CEI received an additional $200,000 from Bob and Su Robotti. Bob Robotti was a long-time business associate of Bill Maeck.

On July 1, CEI’s campus deed of ownership passed from the state to CEI. The college had to wait until that day to start its four renovation projects. CEI has built a 4,000-square-foot nursing simulation lab with four simulation hospital rooms, four control rooms managing the simulations and an observation room for students to watch the simulations. Simulations include cardiac, bleeding and childbirth.

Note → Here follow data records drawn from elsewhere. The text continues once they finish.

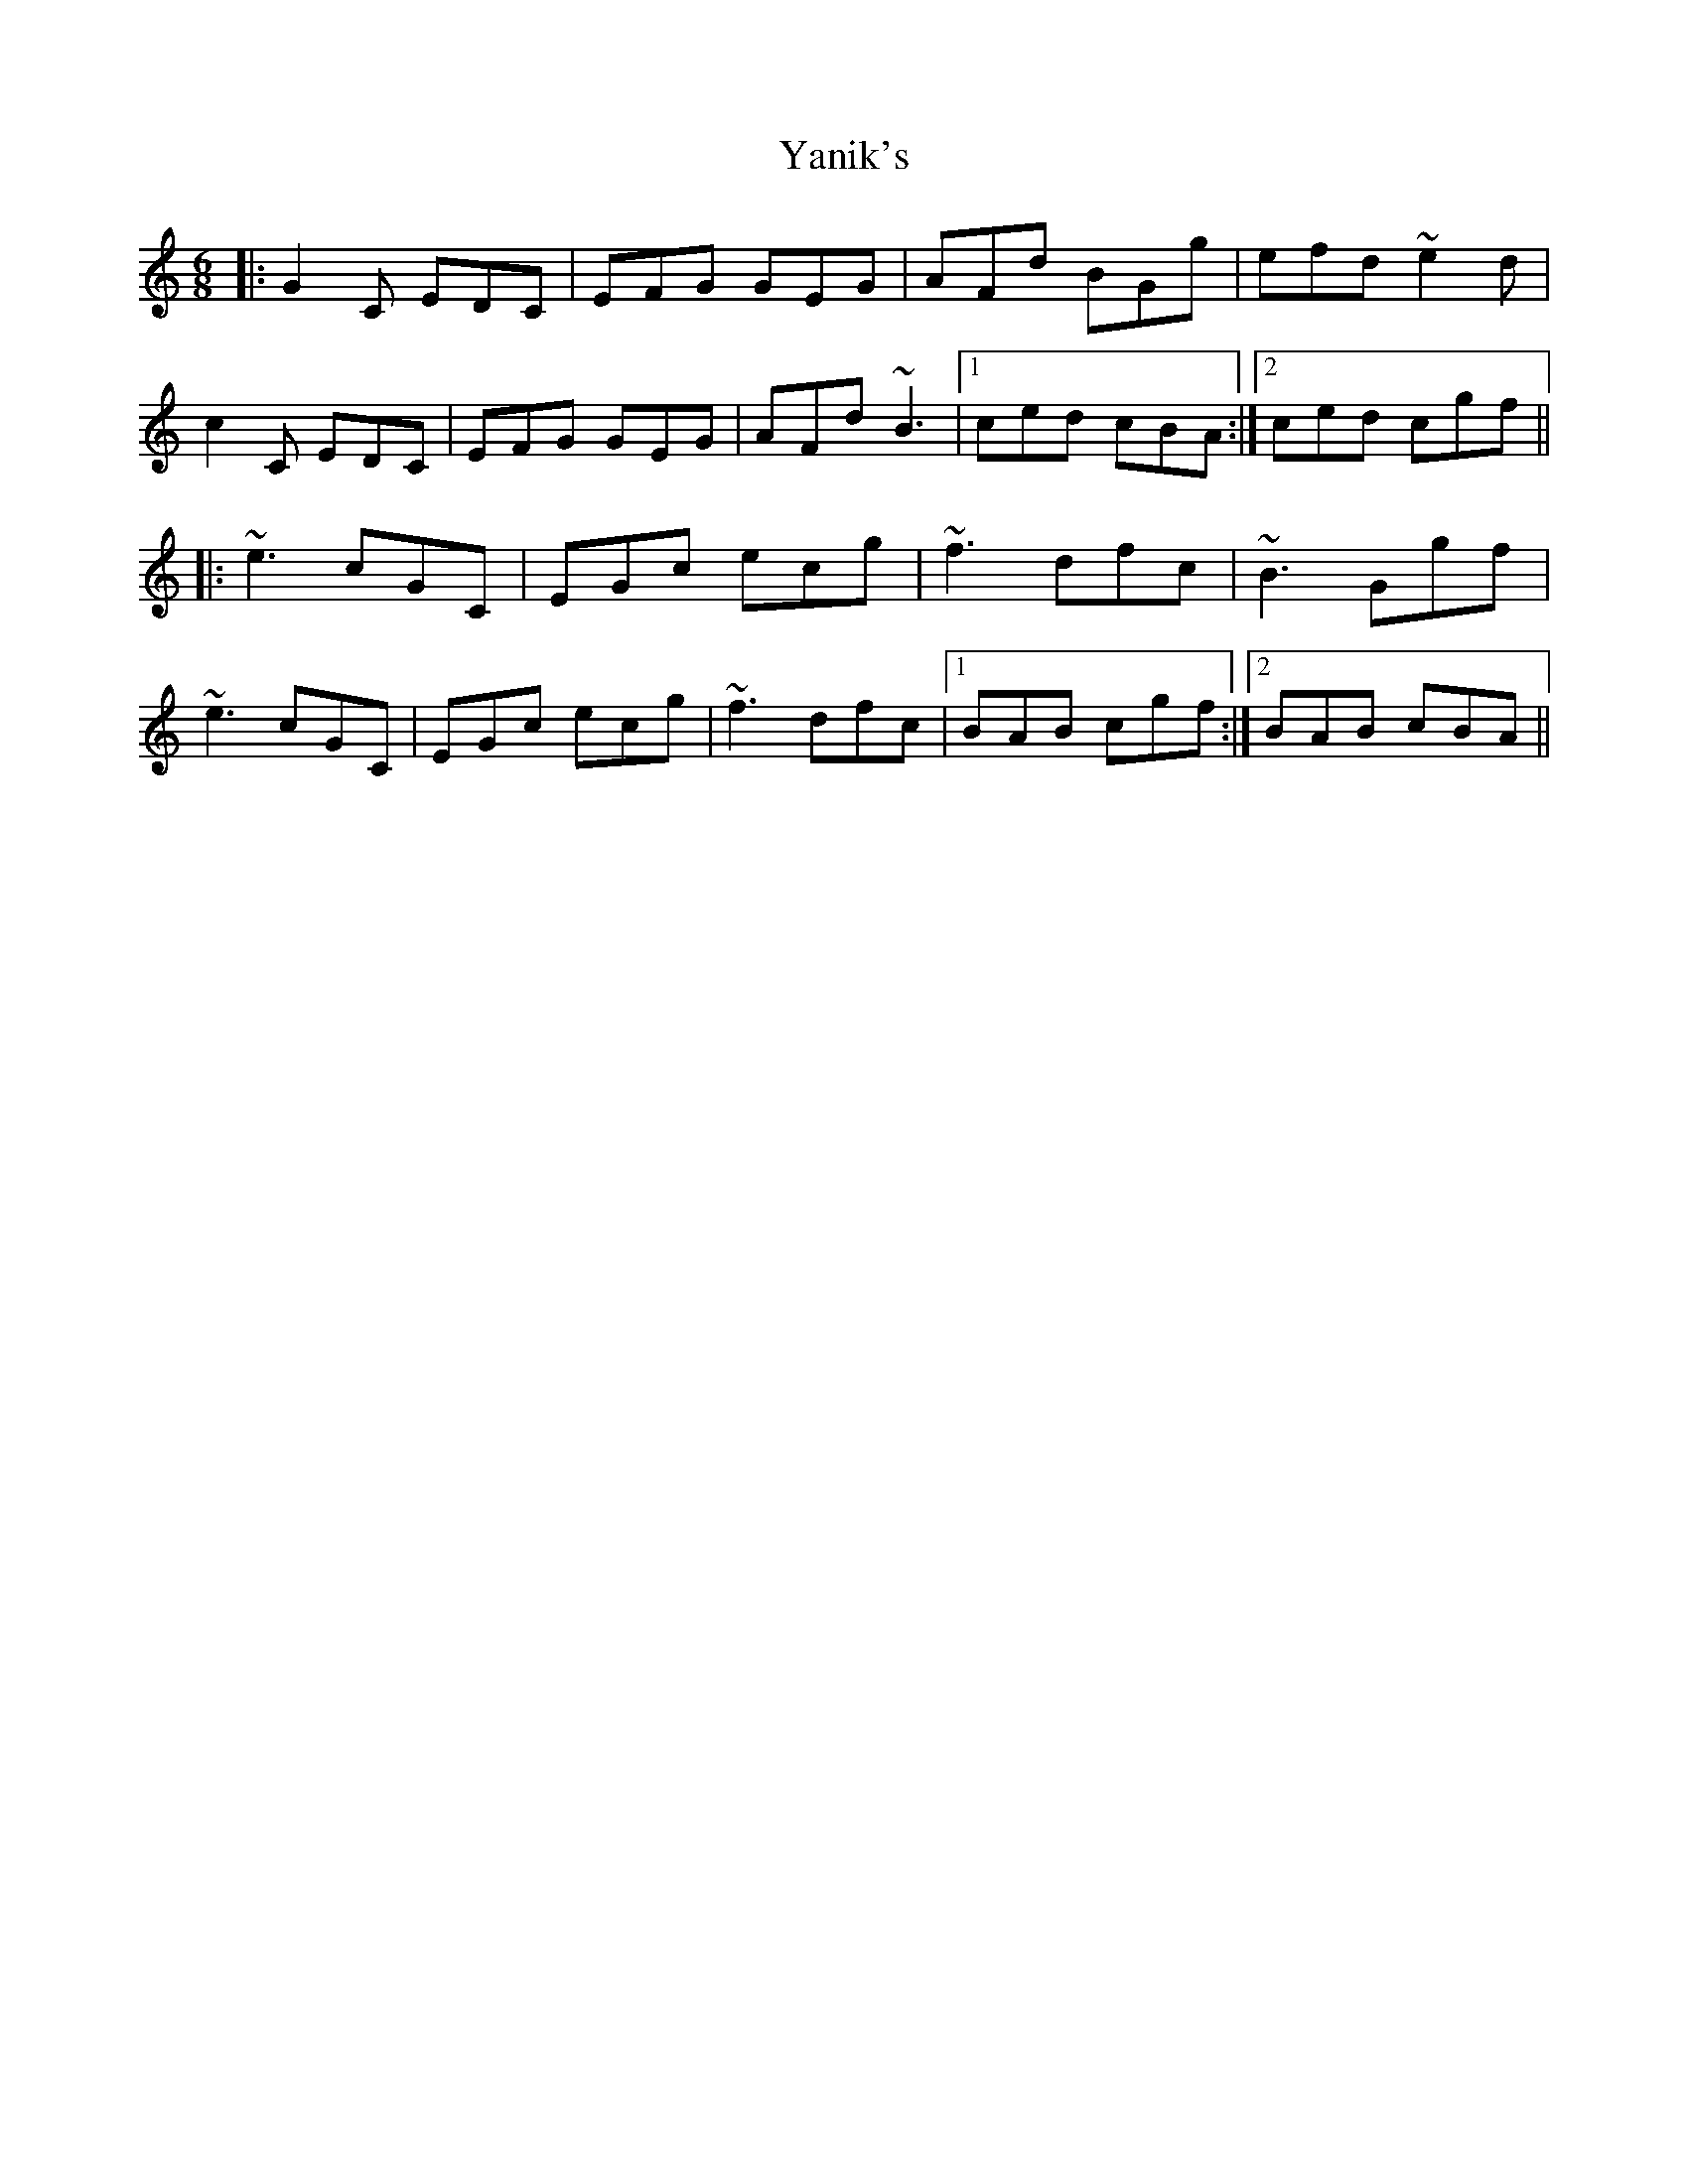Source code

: X: 43440
T: Yanik's
R: jig
M: 6/8
K: Cmajor
|:G2C EDC|EFG GEG|AFd BGg|efd ~e2d|
c2C EDC|EFG GEG|AFd ~B3|1 ced cBA:|2 ced cgf||
|:~e3 cGC|EGc ecg|~f3 dfc|~B3 Ggf|
~e3 cGC|EGc ecg|~f3 dfc|1 BAB cgf:|2 BAB cBA||


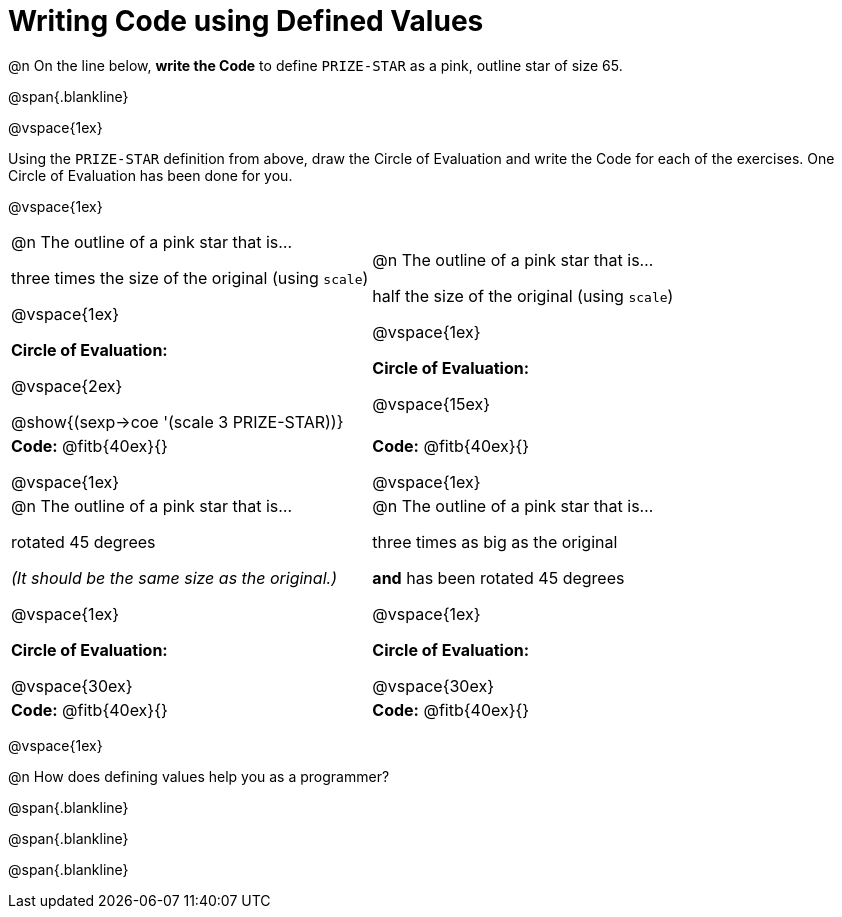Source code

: = Writing Code using Defined Values

@n On the line below, *write the Code* to define `PRIZE-STAR` as a pink, outline star of size 65.

@span{.blankline}

@vspace{1ex}

Using the `PRIZE-STAR` definition from above, draw the Circle of Evaluation and write the Code for each of the exercises. One Circle of Evaluation has been done for you.

@vspace{1ex}


[cols="<1a,<1a", stripes="none"]
|===
| 
--
@n The outline of a pink star that is... 

three times the size of the original (using `scale`)
--

@vspace{1ex}

*Circle of Evaluation:*

@vspace{2ex}

[.center]
@show{(sexp->coe '(scale 3 PRIZE-STAR))}

| 
--
@n The outline of a pink star that is...

half the size of the original (using `scale`)
--
@vspace{1ex}

*Circle of Evaluation:*

@vspace{15ex}

| *Code:* @fitb{40ex}{}

@vspace{1ex}

| *Code:* @fitb{40ex}{}

@vspace{1ex}

| 
--
@n  The outline of a pink star that is...

rotated 45 degrees

_(It should be the same size as the original.)_
--

@vspace{1ex}

*Circle of Evaluation:*

@vspace{30ex}

| 
--
@n The outline of a pink star that is... 

three times as big as the original 

*and* has been rotated 45 degrees
--

@vspace{1ex}

*Circle of Evaluation:*

@vspace{30ex}

| *Code:* @fitb{40ex}{}
| *Code:* @fitb{40ex}{}
|===

@vspace{1ex}

@n How does defining values help you as a programmer?

@span{.blankline}

@span{.blankline}

@span{.blankline}

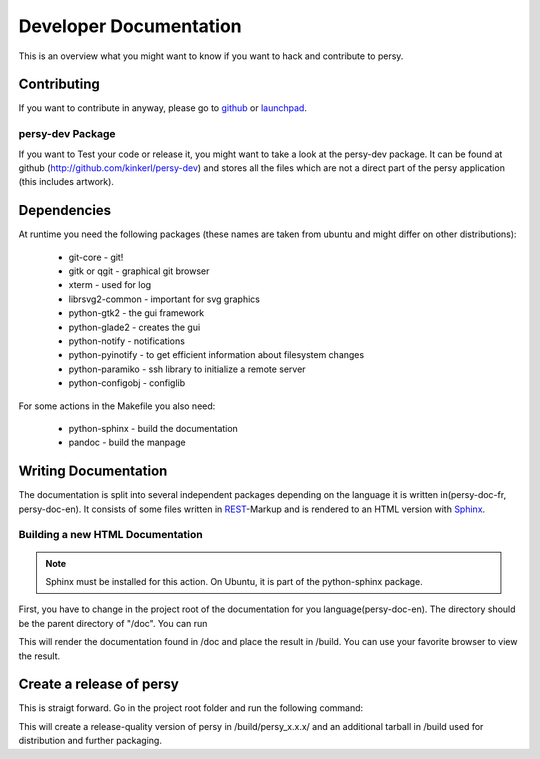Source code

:Developer Documentation
=================================
This is an overview what you might want to know if you want to hack and contribute to persy.

Contributing
---------------------------------
If you want to contribute in anyway, please go to github_ or launchpad_.


persy-dev Package
________________________________

If you want to Test your code or release it, you might want to take a look at the persy-dev package.
It can be found at github (http://github.com/kinkerl/persy-dev) and stores all the files which are not a direct part of the persy application (this includes artwork).


Dependencies
--------------------------------

At runtime you need the following packages (these names are taken from ubuntu and might differ on other distributions):

 *   git-core - git!
 *   gitk or qgit - graphical git browser
 *   xterm - used for log
 *   librsvg2-common - important for svg graphics
 *   python-gtk2 - the gui framework
 *   python-glade2 - creates the gui
 *   python-notify - notifications
 *   python-pyinotify - to get efficient information about filesystem changes
 *   python-paramiko - ssh library to initialize a remote server
 *   python-configobj - configlib

For some actions in the Makefile you also need:

 *   python-sphinx - build the documentation
 *   pandoc - build the manpage

.. _github: http://github.com/kinkerl/persy
.. _launchpad: https://launchpad.net/persy


Writing Documentation
--------------------------

The documentation is split into several independent packages depending on the language it is written in(persy-doc-fr, persy-doc-en). It consists of some files written in REST_-Markup and is rendered to an HTML version with Sphinx_. 



Building a new HTML Documentation
__________________________________

.. note::
   Sphinx must be installed for this action. On Ubuntu, it is part of the python-sphinx package.

First, you have to change in the project root of the documentation for you language(persy-doc-en). The directory should be the parent directory of "/doc".  You can run 

.. code-block:: bash
  :linenos:

   make

This will render the documentation found in /doc and place the result in /build. You can use your favorite browser to view the result. 



.. _Sphinx: http://sphinx.pocoo.org/
.. _REST: http://en.wikipedia.org/wiki/ReStructuredText


Create a release of persy
--------------------------

This is straigt forward. Go in the project root folder and run the following command:

.. code-block:: bash
  :linenos:

   VERSION="x.x.x" make tarorig

This will create a release-quality version of persy in /build/persy_x.x.x/ and an additional tarball in /build used for distribution and further packaging.

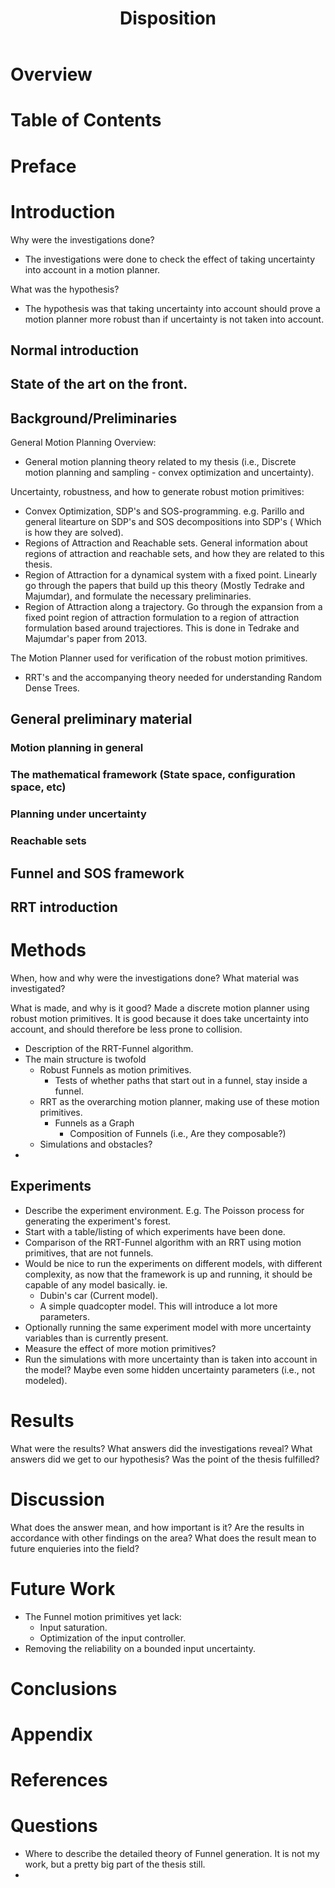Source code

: #+LATEX_CLASS: article
#+LATEX_CLASS_OPTIONS: [a4paper, oneside]
#+OPTIONS: num:nil
#+TITLE: Disposition

* Overview
  
* Table of Contents
  
* Preface
  
* Introduction
  Why were the investigations done? 
  - The investigations were done to check the effect of taking uncertainty into
    account in a motion planner.
  What was the hypothesis?
  - The hypothesis was that taking uncertainty into account should prove a
    motion planner more robust than if uncertainty is not taken into account.
** Normal introduction
** State of the art on the front.
   
** Background/Preliminaries
   General Motion Planning Overview:
   - General motion planning theory related to my thesis (i.e., Discrete motion
     planning and sampling - convex optimization and uncertainty).
   Uncertainty, robustness, and how to generate robust motion primitives:
   - Convex Optimization, SDP's and SOS-programming.
     e.g. Parillo and general litearture on SDP's and SOS decompositions into
     SDP's ( Which is how they are solved).
   - Regions of Attraction and Reachable sets.
     General information about regions of attraction and reachable sets, and how
     they are related to this thesis.
   - Region of Attraction for a dynamical system with a fixed point.
     Linearly go through the papers that build up this theory (Mostly Tedrake and
     Majumdar), and formulate the necessary preliminaries.
   - Region of Attraction along a trajectory.
     Go through the expansion from a fixed point region of attraction formulation
     to a region of attraction formulation based around trajectiores. This is
     done in Tedrake and Majumdar's paper from 2013.
   The Motion Planner used for verification of the robust motion primitives.
   - RRT's and the accompanying theory needed for understanding Random Dense Trees.
     
    
**  General preliminary material
***  Motion planning in general
***  The mathematical framework (State space, configuration space, etc)
***  Planning under uncertainty
*** Reachable sets
** Funnel and SOS framework
** RRT introduction
* Methods
  When, how and why were the investigations done?
  What material was investigated?

  What is made, and why is it good?
  Made a discrete motion planner using robust motion primitives. It is good
  because it does take uncertainty into account, and should therefore be less
  prone to collision.
  - Description of the RRT-Funnel algorithm.
  - The main structure is twofold
    - Robust Funnels as motion primitives.
      - Tests of whether paths that start out in a funnel, stay inside a funnel.
    - RRT as the overarching motion planner, making use of these motion primitives.
      - Funnels as a Graph
        - Composition of Funnels (i.e., Are they composable?)
    - Simulations and obstacles?
  - 
  
** Experiments
   - Describe the experiment environment. E.g. The Poisson process for generating
     the experiment's forest.
   - Start with a table/listing of which experiments have been done.
   - Comparison of the RRT-Funnel algorithm with an RRT using motion primitives,
     that are not funnels.
   - Would be nice to run the experiments on different models, with different
     complexity, as now that the framework is up and running, it should be
     capable of any model basically. ie.
     - Dubin's car (Current model).
     - A simple quadcopter model. This will introduce a lot more parameters.
   - Optionally running the same experiment model with more uncertainty variables
     than is currently present.
   - Measure the effect of more motion primitives?
   - Run the simulations with more uncertainty than is taken into account in the
     model? Maybe even some hidden uncertainty parameters (i.e., not modeled).
  
* Results
  What were the results?
  What answers did the investigations reveal?
  What answers did we get to our hypothesis?
  Was the point of the thesis fulfilled?
  
* Discussion
  What does the answer mean, and how important is it?
  Are the results in accordance with other findings on the area?
  What does the result mean to future enquieries into the field?
  
* Future Work
  - The Funnel motion primitives yet lack:
    - Input saturation.
    - Optimization of the input controller.
  - Removing the reliability on a bounded input uncertainty.
  
* Conclusions
  
* Appendix
  
* References
  
* Questions
  - Where to describe the detailed theory of Funnel generation. It is not my
    work, but a pretty big part of the thesis still.
  -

“Students can complete half the clinical requirements right here on campus,” said Ann Marie Peters, director of strategic partnerships for the college.

The laboratory suite also is getting an overhaul with renovations of four existing labs for geology, chemistry, physics and biology.

“We anticipate half our students will use the labs,” Peters said.

All the countertops in the labs, dating from the 1990s, were replaced as were the lighting, electrical systems and lab equipment.

College of Eastern Idaho will feature a new, 42-seat testing center where students and people in the community can take tests. Photo by Teya Vitu.

A new 42-seat testing center was built into a former basement yoga/recreation center. CEI students as well as community people completing certifications and receiving job training will use the training center.

“It’s a very important addition.”  Peters said. “People were having to drive to Pocatello and Salt Lake City to take tests.”

Peters predicts the number of tests administered per month will increase from 600 to 6,000.

The renovation also brings a high-tech surgical manikin and virtual cadaver to the college’s Health Care Building.

“We have a cadaver room that was never used,” Peter said.